Die Problematik hierbei ist, dass die Architektur der Weltwirtschaft als inhärent instabil gilt, da trotz der großen Krisen der Vergangenheit hohe gesamtwirtschaftliche Ungleichgewichte bestehen. Als ein Beispiel nennt man die hohen Leistungsbilanzunterschiede zwischen den internationalen Wirtschafts-räumen, die ein Absorbieren von exogenen und partikularen Krisen ohne weitere Ansteckung und Beschleunigung schlicht unmöglich werden lassen.

Die niedrigsten Zinslevels weltweit müssen eine realwirtschaftliche Traktion bekommen, in dem die Staaten Infrastruktur- bzw. Konjunkturpakte (Transportwege, Wohnimmobilien, Bildung, Umwelttechnologie, Gesundheitssysteme, Technologie etc.) finanzieren bzw. hier einen langfristigen Finanzierungsplan anlegen. Alleine die Ankündigung solcher Maßnahmen würde bereits für höhere Zuversicht sorgen. Höhere Investitionsströme seitens der Staaten sind notwendig.

Die Unternehmen werden zeitverzögert folgen. Dies gilt für die USA, für Asien und insbesondere für Europa. Das stärkt das Vertrauen in die Realwirtschaft und innerhalb der Gesellschaften und vertreibt die akuten Konjunkturängste.
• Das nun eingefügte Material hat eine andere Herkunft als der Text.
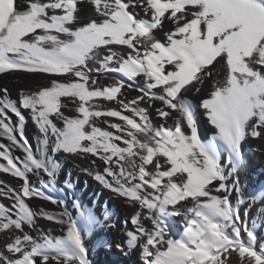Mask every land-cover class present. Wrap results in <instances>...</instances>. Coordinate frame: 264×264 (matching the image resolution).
I'll return each instance as SVG.
<instances>
[{"label":"snow or ice","instance_id":"1","mask_svg":"<svg viewBox=\"0 0 264 264\" xmlns=\"http://www.w3.org/2000/svg\"><path fill=\"white\" fill-rule=\"evenodd\" d=\"M87 2L85 17L84 0H0V75L52 78L16 99L0 90V140L8 141L0 143V173L22 182L0 181V199L11 201L0 203V264H91L88 234L116 227L109 211L100 218L73 194L74 215L53 195L58 158L68 155L102 162V170L83 171L138 208L125 221L132 225L125 244L139 248L143 264H232L234 255L236 264H264L257 235L264 189L246 195L239 175L245 142L264 139V0ZM205 85L207 97L194 104L188 94ZM197 108L215 130L207 142ZM29 119L39 133L35 150L25 135ZM33 199L60 210H34Z\"/></svg>","mask_w":264,"mask_h":264},{"label":"bare ground","instance_id":"2","mask_svg":"<svg viewBox=\"0 0 264 264\" xmlns=\"http://www.w3.org/2000/svg\"><path fill=\"white\" fill-rule=\"evenodd\" d=\"M92 6L84 0L82 15L87 17L91 14ZM139 11V9H137ZM141 15L143 13L141 12ZM171 28L168 25L165 29L167 31ZM163 37V33H159ZM118 47V46H117ZM108 77L122 78L116 73H106L103 74ZM52 78L43 74H27V73H12L7 75H0V90L7 88L9 95L16 99L19 94L23 92H35L38 89L48 86ZM126 83H131L127 81ZM114 81L112 79H99L100 84H110ZM122 91H124L122 89ZM209 88L207 85L201 90L199 94L189 93V99L194 103L198 104L202 98H206ZM129 97H134L138 93L133 90L128 91ZM105 107L118 108L114 102H105ZM71 114V113H69ZM130 115V113H125ZM27 116L28 114L25 113ZM197 124L199 135L202 140L207 142L211 136L214 134V129L207 121V117L204 114L203 109L197 108L196 110ZM108 119L110 122H116L123 124L122 121H118L115 118H101ZM16 118L13 116V121ZM153 120L156 125L161 123V120L155 117L153 112ZM171 123V121H169ZM102 128L107 126L103 123L99 125ZM110 131H115L113 129H108ZM25 135L28 137L29 142L33 145L35 150L37 146L36 136L39 135L36 126L29 119L25 125ZM19 138V137H18ZM0 143H8L7 140H0ZM244 154H245V165L241 169L240 181L245 187V194L257 192L260 189H264V139H252L249 138L244 144ZM15 156L22 157L23 153L20 151H15L13 153ZM60 170L58 179V191L53 193V195L65 199L69 205V210L75 215V210L71 208L72 195L75 194L76 197L80 199L82 204L91 207L96 215L100 218L103 217L105 210L111 213V222L116 225L115 228H110L106 226H101L95 228L87 237V245L89 247V259L91 264H143L141 258V253L139 248L129 250L125 244L126 236L125 233L131 230L132 225L125 223L129 221L130 218L138 211V208L129 206L122 198L115 196L108 189L100 185L92 176L87 175L83 169L96 167L103 169L104 165L98 159L96 160V165H92V160L95 159L92 156H60ZM2 162V161H0ZM30 180L33 183H37L38 179L34 176H30ZM68 180L72 184V188L65 187V181ZM0 181H4L7 184L15 188H19L21 181L11 177L8 174L0 173ZM0 203L5 205H10L11 201L7 199H0ZM30 206L34 210H39L41 207L49 211H59L60 208L56 205H52L49 202L33 199L28 201ZM261 207V204L256 203L246 219L251 223L252 219L257 216V209ZM262 223L258 227L257 235L259 237V242L264 243V213L259 214ZM148 223V221H145ZM39 226L45 231L51 230V234L54 236L62 235L60 231V226L49 222L45 219H38ZM183 229V221L176 225L175 231L177 236L181 233ZM3 241L0 240V244ZM117 244L122 246V249L116 247ZM236 256L232 257V264H236Z\"/></svg>","mask_w":264,"mask_h":264}]
</instances>
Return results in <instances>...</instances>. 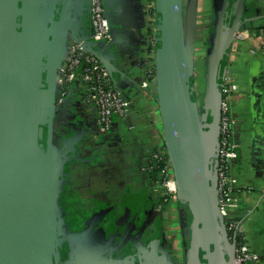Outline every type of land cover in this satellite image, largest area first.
Instances as JSON below:
<instances>
[{
  "label": "water",
  "instance_id": "obj_1",
  "mask_svg": "<svg viewBox=\"0 0 264 264\" xmlns=\"http://www.w3.org/2000/svg\"><path fill=\"white\" fill-rule=\"evenodd\" d=\"M80 3L0 0V264H59L66 225L59 204L62 165L54 143L61 109L56 103L58 69L72 40L82 41L100 56L93 28L89 35L80 34L76 18ZM213 3L208 81L200 107L194 81L199 0H155L156 82L167 152L177 193L195 217L190 264H234L236 253L218 208L216 156L224 54L248 20V6L247 0ZM106 15L110 22L107 5ZM105 45H115V39ZM79 258L71 264L91 259ZM139 264L167 261L152 251L140 257Z\"/></svg>",
  "mask_w": 264,
  "mask_h": 264
},
{
  "label": "crops",
  "instance_id": "obj_2",
  "mask_svg": "<svg viewBox=\"0 0 264 264\" xmlns=\"http://www.w3.org/2000/svg\"><path fill=\"white\" fill-rule=\"evenodd\" d=\"M147 1L105 0L115 45L98 42V58L132 100L129 117L116 122L111 132L99 135L96 108L83 101L81 84L70 93L56 117L54 143L59 148L62 165L59 204L63 213L67 209V216L80 221L75 222L78 230L72 232L65 223L59 264L84 256L93 251V247H102L106 241L125 251L117 254L120 263L125 262L126 252L132 250L137 253L153 250L158 256L167 255L175 261L187 255V262H190L191 243L188 241L187 244L183 237V227L177 217L178 202H188L176 193L169 204L159 209L163 188L159 178L146 169L150 154L156 148L167 150L157 82L150 81L146 73L145 36L150 24L146 15ZM213 2L199 0L198 10L202 6L210 14ZM247 6L248 20L241 29L248 30L249 34L235 37L226 60V72L233 77V110L242 143L238 178L244 190L235 214L241 223L245 243L261 256V261L255 264H264V55L261 53L264 1L247 0ZM78 11L76 18L80 34L89 35L92 32L90 1L81 0ZM208 18L205 15L209 25ZM208 25L200 35L197 22L196 64L201 62V57L197 61L198 43L205 39ZM101 201H107L108 206ZM149 208L169 220L168 227L164 226L168 247L159 240L161 235L157 239L152 227L142 231L145 220H157L158 223L152 225L157 226L160 233L159 218L148 213ZM143 210L145 214L135 217ZM106 213L111 215L106 216ZM123 213L125 217H122ZM133 223L139 226V235L142 236L125 250L118 238L129 226L128 230H131ZM120 227L123 229L121 234L117 231ZM172 238L173 243L170 242ZM146 255L142 254L143 257Z\"/></svg>",
  "mask_w": 264,
  "mask_h": 264
},
{
  "label": "built area",
  "instance_id": "obj_3",
  "mask_svg": "<svg viewBox=\"0 0 264 264\" xmlns=\"http://www.w3.org/2000/svg\"><path fill=\"white\" fill-rule=\"evenodd\" d=\"M264 1V0H261ZM146 15L150 24L145 36L147 69L150 81H156V48H157V15L155 0L147 1ZM92 38L98 42L111 44L114 34L106 15L105 0H91ZM249 34L248 30L240 29L235 37L242 38ZM254 52V51H252ZM264 55V39L261 46ZM233 77L226 72L222 86L220 136L217 152V189L218 208L225 218L230 239L236 245L234 264H255L261 256L250 249L243 238V229L235 211L244 190L239 183V168L242 143L238 132V121L233 110L235 89ZM82 85L83 101L95 106L100 134L112 131L114 124L125 121L132 109V100L125 95L118 83L113 79L108 68L100 59L86 48L82 41H69L67 54L58 69L57 99L59 108L64 106L67 97ZM146 169L159 178L163 188L162 197L170 201L176 197L177 186L172 163L166 148H156L149 157Z\"/></svg>",
  "mask_w": 264,
  "mask_h": 264
},
{
  "label": "rangeland",
  "instance_id": "obj_4",
  "mask_svg": "<svg viewBox=\"0 0 264 264\" xmlns=\"http://www.w3.org/2000/svg\"><path fill=\"white\" fill-rule=\"evenodd\" d=\"M210 14L205 12L201 6V8H199L198 10V26H199V33L200 31L204 28V26L208 25L206 24V20H205V15H208L209 18L207 20V22H210V24L208 25L209 29L208 31L206 32V36H205V39L203 41H201L200 43H198V49H199V52H198V56H197V61L199 59V57H201V62L196 64V74H195V87H196V92H197V99L200 103V107L203 106V102H204V98H205V93H206V88H207V81H208V68H207V61H206V54H207V47H206V43H205V40L208 39V34L210 31H212L213 27H214V13H212L213 10H210ZM205 22V23H204ZM207 27V26H206ZM205 32V30H204ZM200 35H202L200 33ZM207 37V38H206ZM197 78V79H196ZM106 207L108 206V202L107 201H101ZM178 211L177 212V217L178 219H180V222H181V226L183 227L182 229V233H183V237H185L186 239V242L188 244V241L190 243H192V238H193V233H194V213L192 211V209L190 208L189 204L187 203H184V202H178ZM175 209V208H174ZM147 212L150 213L151 212V215L155 218H159V221H160V233H158V228L157 226H153L152 224L154 222H157L154 221V220H151L150 222H148L149 220H146L144 221V226L142 227V231L143 230H147L149 229V227H152L154 230V233L156 234V237L157 239L160 238V235H161V238L159 239L161 241V243L163 242L165 246L168 247V241L169 239L165 237L166 235V232H167V228L164 227V226H167L169 225V220H166L164 219L162 216V214L160 212H157L155 210L152 209V211H150V208L147 209ZM137 214H145L144 210L142 212H138L136 213L135 217H138ZM108 215H111L110 213H106V216ZM179 215V216H178ZM64 217H65V223H67L68 225V230L69 231H73V230H78V227H76V224L75 222H80V221H75L74 218L72 216H67V209L64 211ZM122 217H125V213H123ZM146 222V223H145ZM158 223V222H157ZM135 223H133L134 225ZM130 227V226H129ZM128 227V228H129ZM128 228L126 229L125 233L123 235H120L119 238H118V242L120 245H123V248H125V250L127 248L130 249L131 245L135 242L138 241V239L142 236V235H139L141 233H139V226L137 224H135L131 230H128ZM157 228V229H156ZM122 227L120 228H117V231L120 232L121 234V231H122ZM129 233V234H128ZM158 235V236H157ZM179 237V235H178ZM156 239V240H157ZM174 241V238L170 239V242L173 243ZM117 242V241H116ZM60 249V248H59ZM69 251L67 250V253ZM125 251L122 252V250H118L116 254H124ZM187 256V255H186ZM186 256H184L183 258L180 257V260L178 261H175V260H172L171 257H168L167 255H164L163 257H166V261H167V264H181L183 262V264H190V262H187V258Z\"/></svg>",
  "mask_w": 264,
  "mask_h": 264
},
{
  "label": "flooded vegetation",
  "instance_id": "obj_5",
  "mask_svg": "<svg viewBox=\"0 0 264 264\" xmlns=\"http://www.w3.org/2000/svg\"><path fill=\"white\" fill-rule=\"evenodd\" d=\"M214 5L215 4L213 3V5H212L213 6L212 13H214V17H215V11L216 10H215ZM90 12H91V4H90ZM210 32H212V31H210ZM208 36H209V34H208ZM172 200L165 201L164 199H162L161 202L158 205V208L159 209L163 208L164 206H166L167 204H169ZM90 247H93V246H90ZM93 248L95 249V247H93ZM94 249L91 252H86L85 253V256L86 257H88V256L91 257V259H90L91 261L90 260L89 261H86L84 259L85 256L82 257V256H79L78 255L79 257H82V258H79V257L78 258L79 259H82V260H85V263L86 264H96L97 262H100V261H104L103 262L104 264H134V263L135 264H139L140 257H142V254L143 253H147V255H150L152 253V251H153V250L152 251L151 250H149V251L143 250V251H141L142 253H137V252H135L133 250L132 251H128V252H126V255H125L127 257H124V259H125L124 261L125 262L124 263H120V261L117 260V257L118 256L116 254L117 251H118V249H117V247L113 243H111V241H106V243L102 247L96 248L95 250ZM74 254L76 256L77 255V252L75 251ZM72 260L73 259L71 258L70 259V264L74 261V260L73 261Z\"/></svg>",
  "mask_w": 264,
  "mask_h": 264
},
{
  "label": "trees",
  "instance_id": "obj_6",
  "mask_svg": "<svg viewBox=\"0 0 264 264\" xmlns=\"http://www.w3.org/2000/svg\"><path fill=\"white\" fill-rule=\"evenodd\" d=\"M205 43H206V47H207V46H208V39L205 40ZM224 58H227V53L224 54ZM223 72H224V71H223ZM223 72H222V74H223ZM44 122H45L44 125H46V126H45V133H46V134H45V140H46V138H47V133H48V127H47L48 118H46Z\"/></svg>",
  "mask_w": 264,
  "mask_h": 264
}]
</instances>
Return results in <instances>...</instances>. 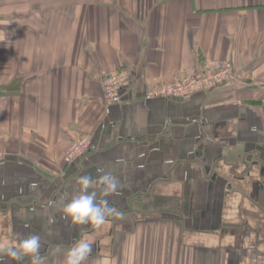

Zschaber und sein Team bleiben sehr skeptisch, ob die Politik dies endlich verstanden hat, denn man sähe noch keine wirklichen Schritte, die die notwendigen Strukturveränderungen hervorbringen würden. Die Gefahr ist groß, dass die erkaufte Zeit durch die EZB & Co. wieder einmal realwirtschaftlich verpufft und wir keinen politischen Ausweg aus der Liquiditätsfalle finden. Dies würde bedeuten, dass bei einem nächsten potenziellen Krisenherd, vielleicht schon ein eventueller "Brexit", der systemische Stress wieder dynamisch ansteigt!

Dies könnte erneut die Weltkonjunktur abbremsen und regionalspezifische konjunkturelle Schäden verursachen, sofern nicht erneut die Notenbanken beherzt eingreifen. Diese Gefahr ist nicht zu unterschätzen. Vor allem, da die Weltwirtschaft noch viele andere Themen auf der Agenda stehen hat, wie die vielen geopolitischen Krisen, die hohe Staatsverschuldung der Industriestaaten bzw. in vielen Schwellenländern oder die Flüchtlingskrise in Europa, welche allesamt zu zusätzlichen übergeordneten systemischen Spannungen führen.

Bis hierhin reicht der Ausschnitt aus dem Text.